"EXTREME MAKEOVER: HOME EDITION" DESIGN CREW HELPS
AUTISTIC CHILDREN WITH THE MCPHAIL FAMILY IN MEDFORD, OREGON
Dr. Temple Grandin Helps Build the New Home
"McPhail Family, Parts 1 & 2" -- "Extreme Makeover: Home Edition" travels to Medford, Oregon to surprise the McPhail family with the door knock that can change lives, SATURDAY, JUNE 23 (8:00-9:00 & 9:00-10:00 p.m., ET) on the ABC Television Network. (Rebroadcast. OAD: 10/28/11)
As a young newly married couple, C.J. and Lindsay McPhail decided they wanted to spend their lives helping others. They started the Southern Oregon Chapter of Sparrow Clubs, a non-profit organization which helps children with medical issues (a.k.a. "Sparrows") by pairing them with a school that adopts them as their school's Sparrow. C.J. found himself speaking to students, businesses and anyone who would listen about the incredible power Sparrow Clubs give to both students and Sparrows. His abilities as a public speaker motivated thousands of students to raise funds, perform service work, and create programs all in the name of their Sparrow. Not only were C.J. and Linsday a part of raising hundreds of thousands of dollars for kids with medical needs, they were also able to help transform schools by challenging students to look beyond themselves and serve.
C.J. and Lindsay never imagined, though, they would one day need help from the very organization they'd devoted so much of their time to. Soon after moving to Portland and running a chapter there, their oldest son, Sawyer, was diagnosed with a form of Autism and their second oldest son, Thatcher, began to show signs of Autism as well. With their children regressing, the family moved back to Medford to live on a 50-acre family property next to Lindsay's parents. The boys showed great progress, but Sawyer still faced several challenges due to his lack of social cues. Much to the family's surprise, Sawyer became a Sparrow, and through his endearing personality, he helped put a face on Autism and brought awareness to over 900 students in his adopted school. While their home property and the outdoors are great for the children's progress, the house is not built for their needs. The electrical system is from 1958, and recently an outlet actually sparked and shot small flames! Rewiring would be difficult, since the home is made of cinderblock. The windows are all original and a safety hazard because they're huge and not made of tempered glass. The plumbing is poor and leaks, creating mold in the bathrooms. Lastly, there is no heat in the back of the house. Only the kitchen, living room and front bedroom have ventilation, so the family is forced to rely on space heaters in the winter, which is extremely costly and not eco-friendly. Moving away from this house is financially impossible, and nothing they want to do anyway since the property is crucial to the boys' progress.

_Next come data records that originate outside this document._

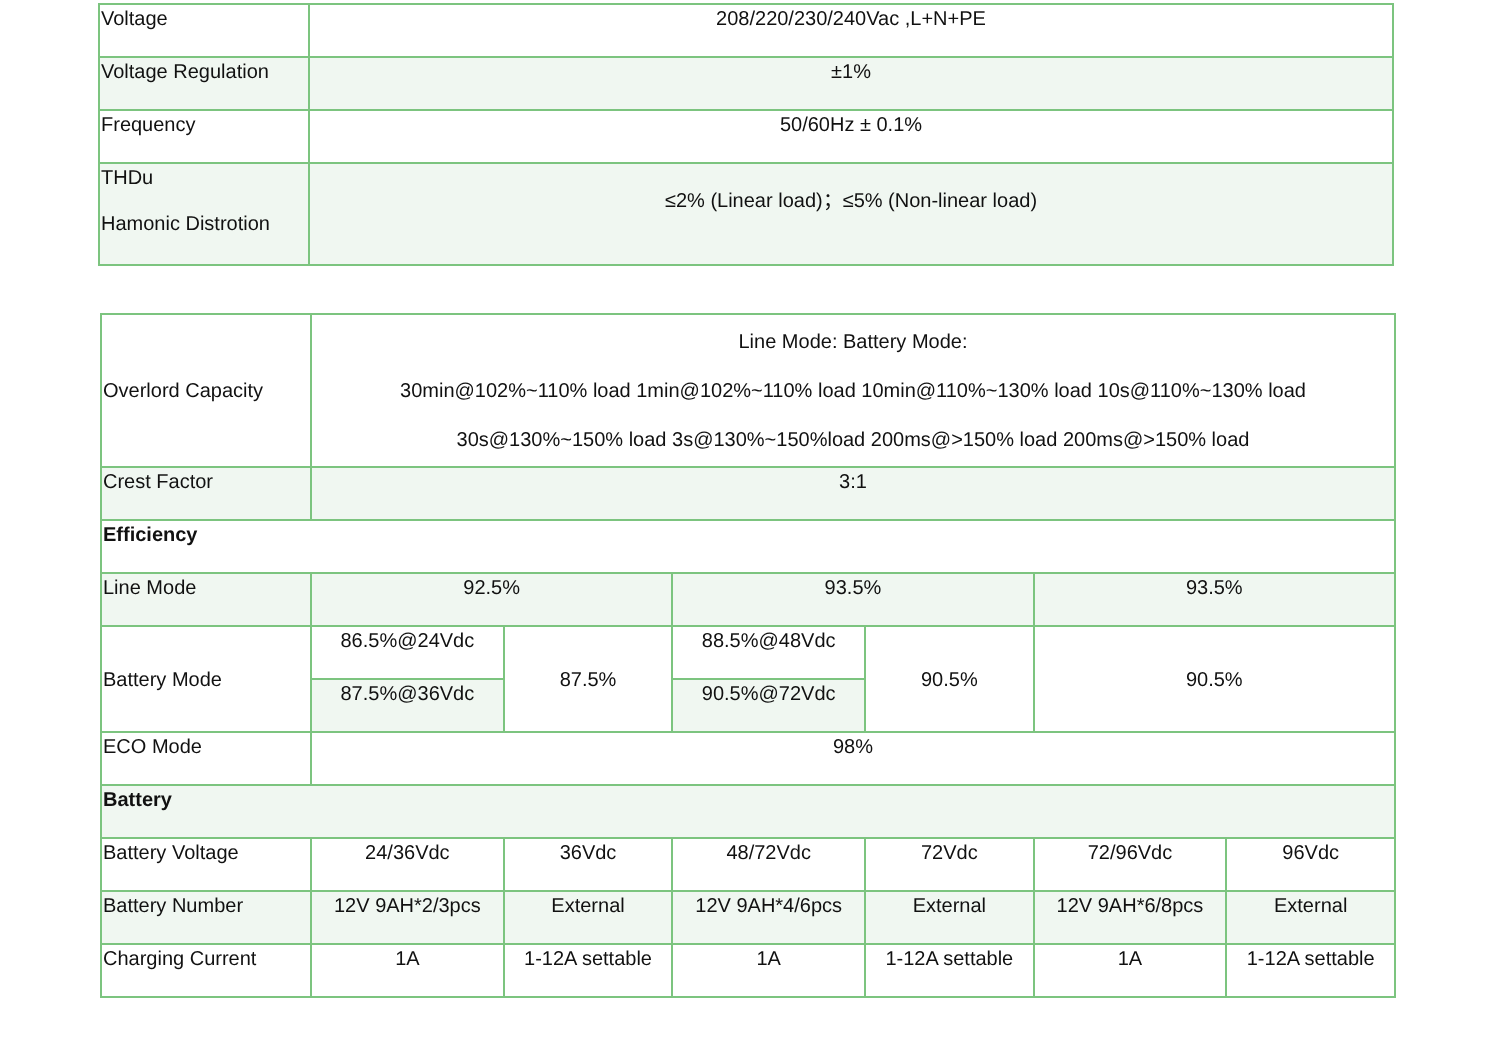| Voltage | 208/220/230/240Vac ,L+N+PE |
| Voltage Regulation | ±1% |
| Frequency | 50/60Hz ± 0.1% |
| THDu Hamonic Distrotion | ≤2% (Linear load)；≤5% (Non-linear load) |
| Overlord Capacity | Line Mode: Battery Mode: 30min@102%~110% load 1min@102%~110% load 10min@110%~130% load 10s@110%~130% load 30s@130%~150% load 3s@130%~150%load 200ms@>150% load 200ms@>150% load | | | | | |
| Crest Factor | 3:1 | | | | | |
| Efficiency | | | | | | |
| Line Mode | 92.5% | | 93.5% | | 93.5% | |
| Battery Mode | 86.5%@24Vdc | 87.5% | 88.5%@48Vdc | 90.5% | 90.5% | |
| | 87.5%@36Vdc | | 90.5%@72Vdc | | | |
| ECO Mode | 98% | | | | | |
| Battery | | | | | | |
| Battery Voltage | 24/36Vdc | 36Vdc | 48/72Vdc | 72Vdc | 72/96Vdc | 96Vdc |
| Battery Number | 12V 9AH*2/3pcs | External | 12V 9AH*4/6pcs | External | 12V 9AH*6/8pcs | External |
| Charging Current | 1A | 1-12A settable | 1A | 1-12A settable | 1A | 1-12A settable |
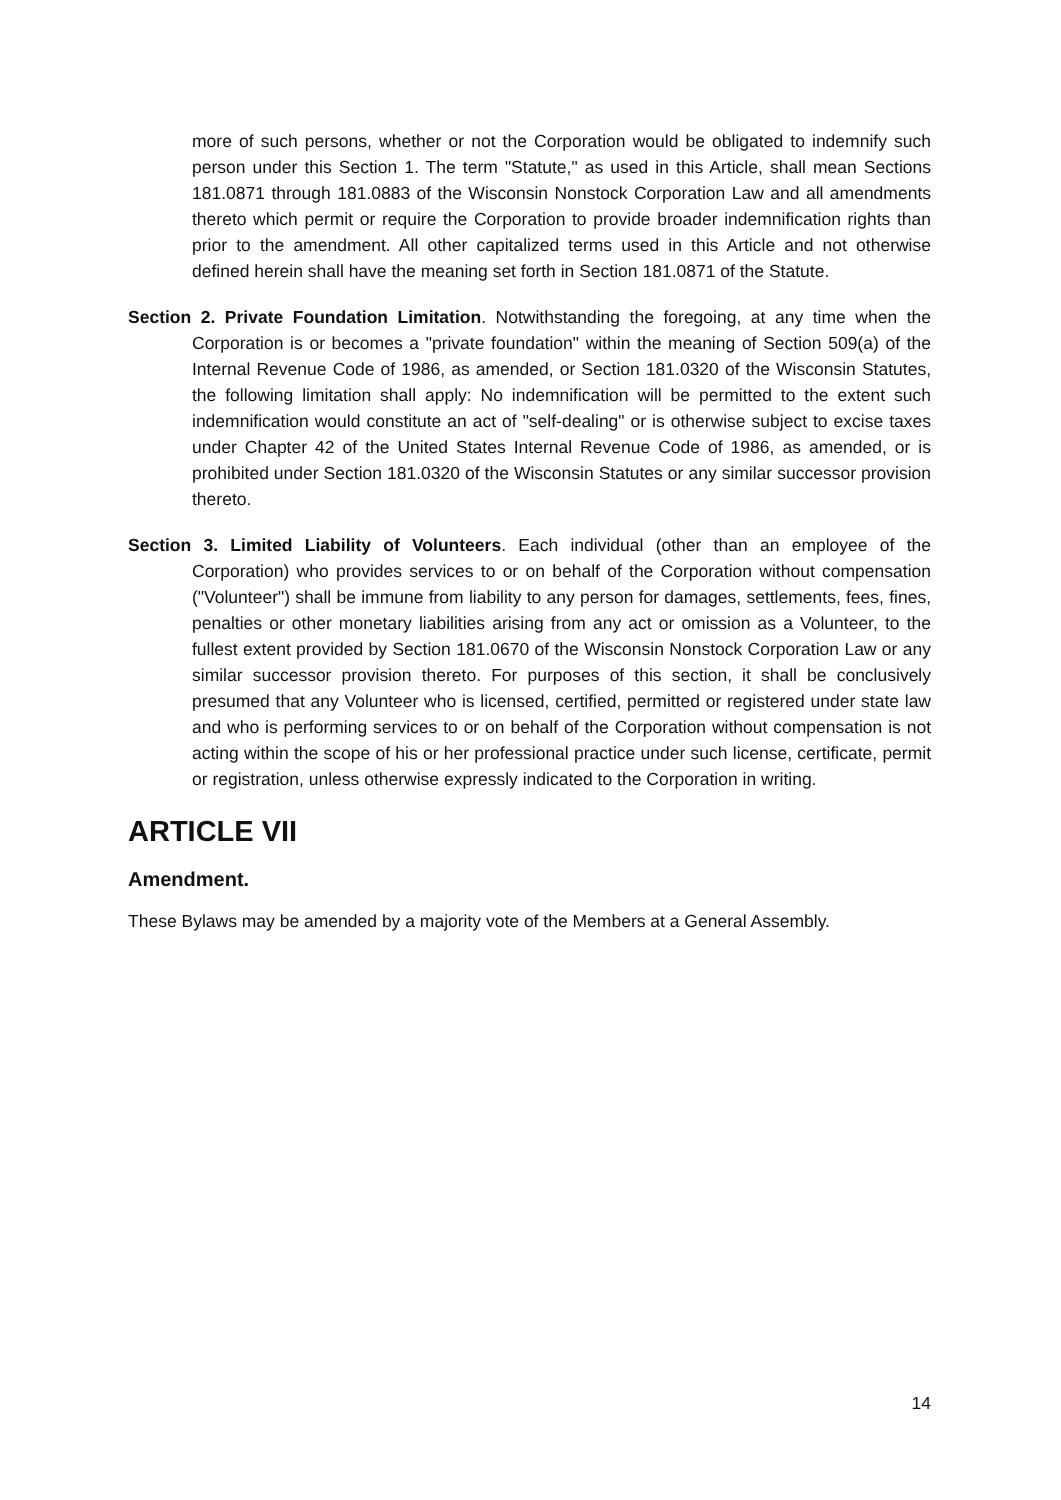more of such persons, whether or not the Corporation would be obligated to indemnify such person under this Section 1. The term "Statute," as used in this Article, shall mean Sections 181.0871 through 181.0883 of the Wisconsin Nonstock Corporation Law and all amendments thereto which permit or require the Corporation to provide broader indemnification rights than prior to the amendment. All other capitalized terms used in this Article and not otherwise defined herein shall have the meaning set forth in Section 181.0871 of the Statute.
Section 2. Private Foundation Limitation. Notwithstanding the foregoing, at any time when the Corporation is or becomes a "private foundation" within the meaning of Section 509(a) of the Internal Revenue Code of 1986, as amended, or Section 181.0320 of the Wisconsin Statutes, the following limitation shall apply: No indemnification will be permitted to the extent such indemnification would constitute an act of "self-dealing" or is otherwise subject to excise taxes under Chapter 42 of the United States Internal Revenue Code of 1986, as amended, or is prohibited under Section 181.0320 of the Wisconsin Statutes or any similar successor provision thereto.
Section 3. Limited Liability of Volunteers. Each individual (other than an employee of the Corporation) who provides services to or on behalf of the Corporation without compensation ("Volunteer") shall be immune from liability to any person for damages, settlements, fees, fines, penalties or other monetary liabilities arising from any act or omission as a Volunteer, to the fullest extent provided by Section 181.0670 of the Wisconsin Nonstock Corporation Law or any similar successor provision thereto. For purposes of this section, it shall be conclusively presumed that any Volunteer who is licensed, certified, permitted or registered under state law and who is performing services to or on behalf of the Corporation without compensation is not acting within the scope of his or her professional practice under such license, certificate, permit or registration, unless otherwise expressly indicated to the Corporation in writing.
ARTICLE VII
Amendment.
These Bylaws may be amended by a majority vote of the Members at a General Assembly.
14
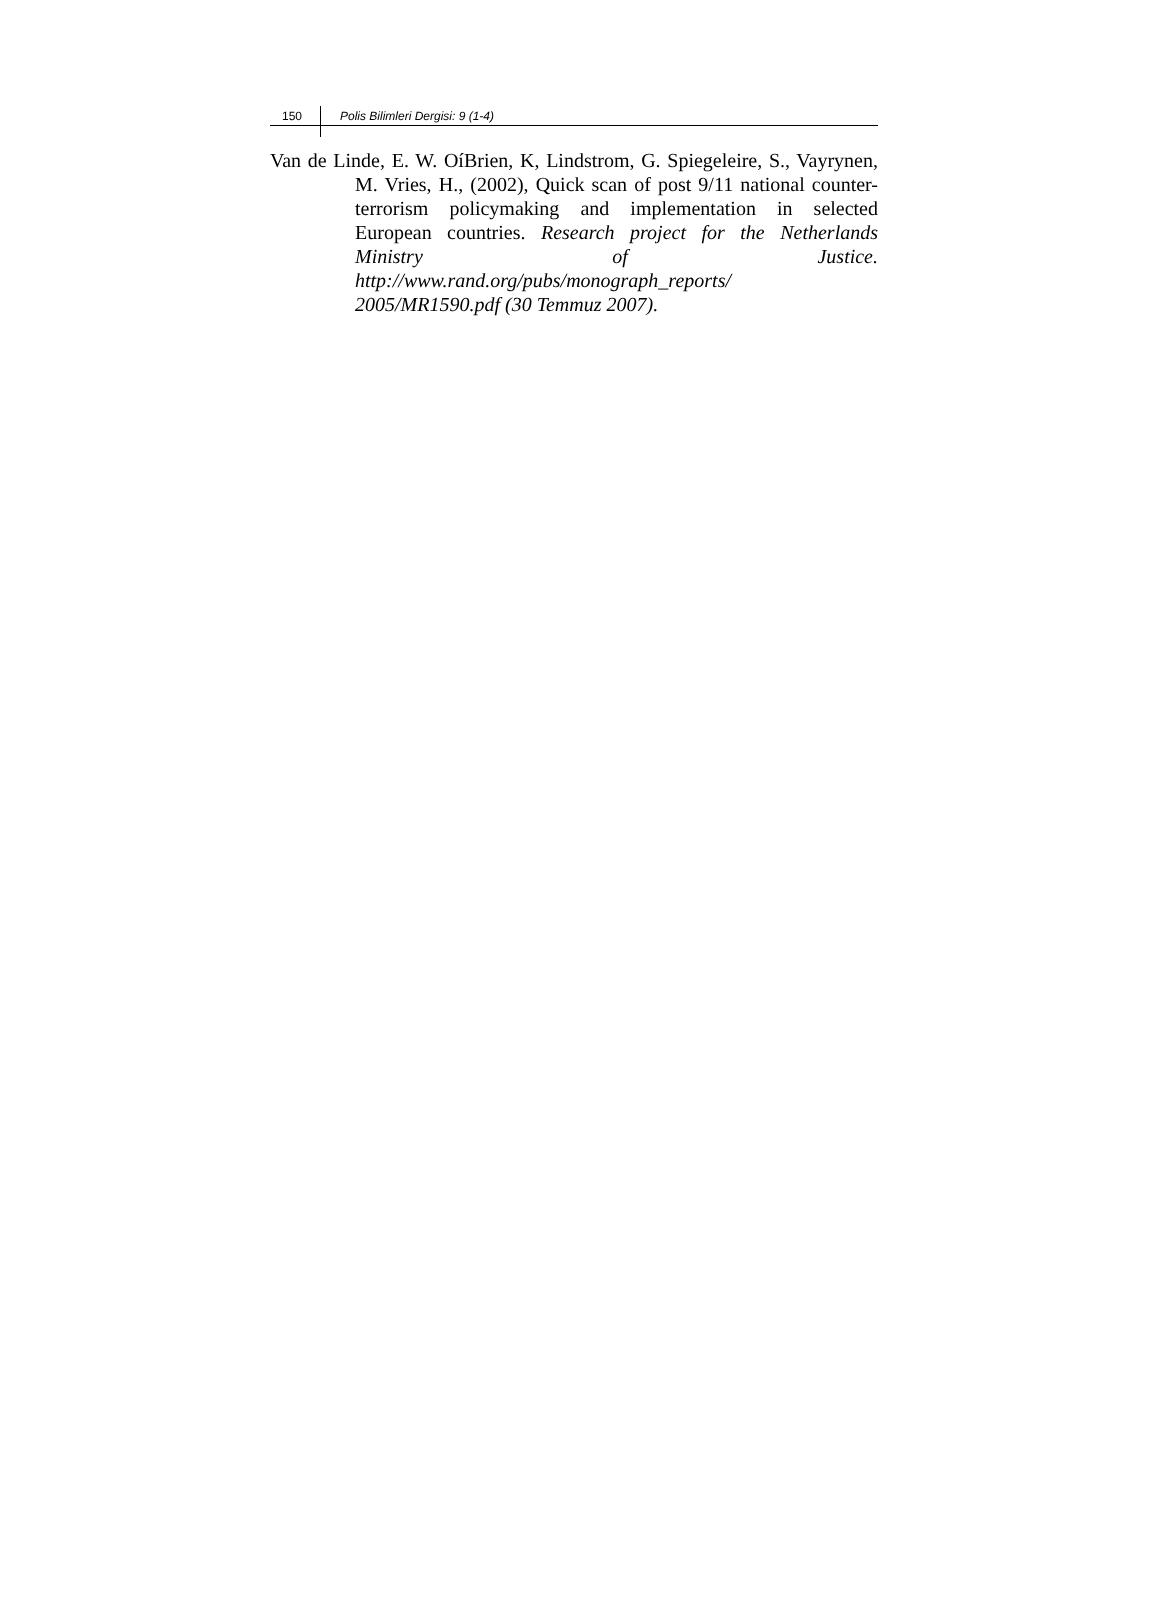150 Polis Bilimleri Dergisi: 9 (1-4)
Van de Linde, E. W. OíBrien, K, Lindstrom, G. Spiegeleire, S., Vayrynen, M. Vries, H., (2002), Quick scan of post 9/11 national counter-terrorism policymaking and implementation in selected European countries. Research project for the Netherlands Ministry of Justice. http://www.rand.org/pubs/monograph_reports/ 2005/MR1590.pdf (30 Temmuz 2007).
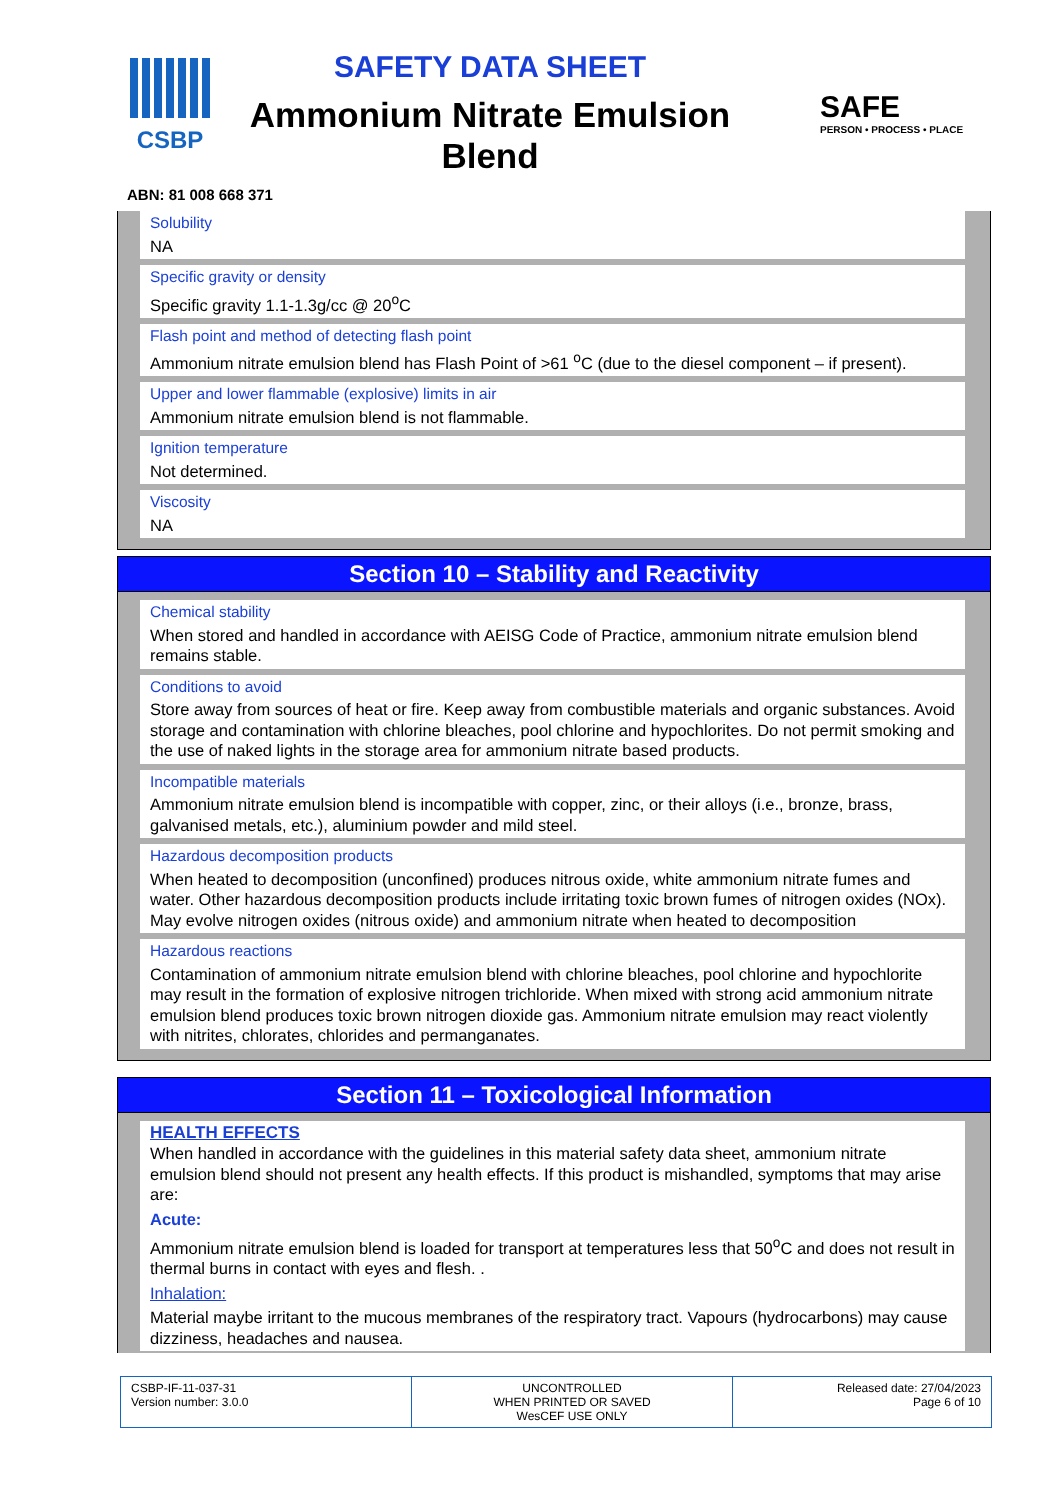CSBP
SAFETY DATA SHEET
Ammonium Nitrate Emulsion Blend
SAFE
PERSON • PROCESS • PLACE
ABN: 81 008 668 371
Solubility
NA
Specific gravity or density
Specific gravity 1.1-1.3g/cc @ 20<sup>o</sup>C
Flash point and method of detecting flash point
Ammonium nitrate emulsion blend has Flash Point of >61 <sup>o</sup>C (due to the diesel component – if present).
Upper and lower flammable (explosive) limits in air
Ammonium nitrate emulsion blend is not flammable.
Ignition temperature
Not determined.
Viscosity
NA
Section 10 – Stability and Reactivity
Chemical stability
When stored and handled in accordance with AEISG Code of Practice, ammonium nitrate emulsion blend remains stable.
Conditions to avoid
Store away from sources of heat or fire. Keep away from combustible materials and organic substances. Avoid storage and contamination with chlorine bleaches, pool chlorine and hypochlorites. Do not permit smoking and the use of naked lights in the storage area for ammonium nitrate based products.
Incompatible materials
Ammonium nitrate emulsion blend is incompatible with copper, zinc, or their alloys (i.e., bronze, brass, galvanised metals, etc.), aluminium powder and mild steel.
Hazardous decomposition products
When heated to decomposition (unconfined) produces nitrous oxide, white ammonium nitrate fumes and water. Other hazardous decomposition products include irritating toxic brown fumes of nitrogen oxides (NOx). May evolve nitrogen oxides (nitrous oxide) and ammonium nitrate when heated to decomposition
Hazardous reactions
Contamination of ammonium nitrate emulsion blend with chlorine bleaches, pool chlorine and hypochlorite may result in the formation of explosive nitrogen trichloride. When mixed with strong acid ammonium nitrate emulsion blend produces toxic brown nitrogen dioxide gas. Ammonium nitrate emulsion may react violently with nitrites, chlorates, chlorides and permanganates.
Section 11 – Toxicological Information
HEALTH EFFECTS
When handled in accordance with the guidelines in this material safety data sheet, ammonium nitrate emulsion blend should not present any health effects. If this product is mishandled, symptoms that may arise are:
Acute:
Ammonium nitrate emulsion blend is loaded for transport at temperatures less that 50<sup>o</sup>C and does not result in thermal burns in contact with eyes and flesh. .
Inhalation:
Material maybe irritant to the mucous membranes of the respiratory tract. Vapours (hydrocarbons) may cause dizziness, headaches and nausea.
CSBP-IF-11-037-31
Version number: 3.0.0
UNCONTROLLED
WHEN PRINTED OR SAVED
WesCEF USE ONLY
Released date: 27/04/2023
Page 6 of 10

The "EM:HE" design team has just seven days to build a brand new home for the McPhail family, who have been whisked away on a dream vacation to the new Aulani Disney Resort & Spa in Hawaii, while "Extreme Makeover: Home Edition" team leader Ty Pennington, designers Paul DiMeo, Paige Hemmis, Ed Sanders and new designer comedian Jeff Dye, along with local builders Ark Built Renovations and community volunteers, build the structure.
Dr. Temple Grandin, acclaimed author, professor and livestock handling facility designer, is one of the most visible spokespeople for people with Autism, and her life story was made into an HBO movie. She works with the design team to help build a home for the McPhails. In addition, a volunteer from the international organization Autism Speaks, a great resource for the McPhails when their children were diagnosed, will help the family light the town blue to enhance Autism Awareness.
"EM:HE" is produced by Endemol USA, of Endemol Holding, and executive-produced by Brady Connell & George Verschoor. David Goldberg is Chairman, Endemol North America. This program carries a TV-PG parental guideline.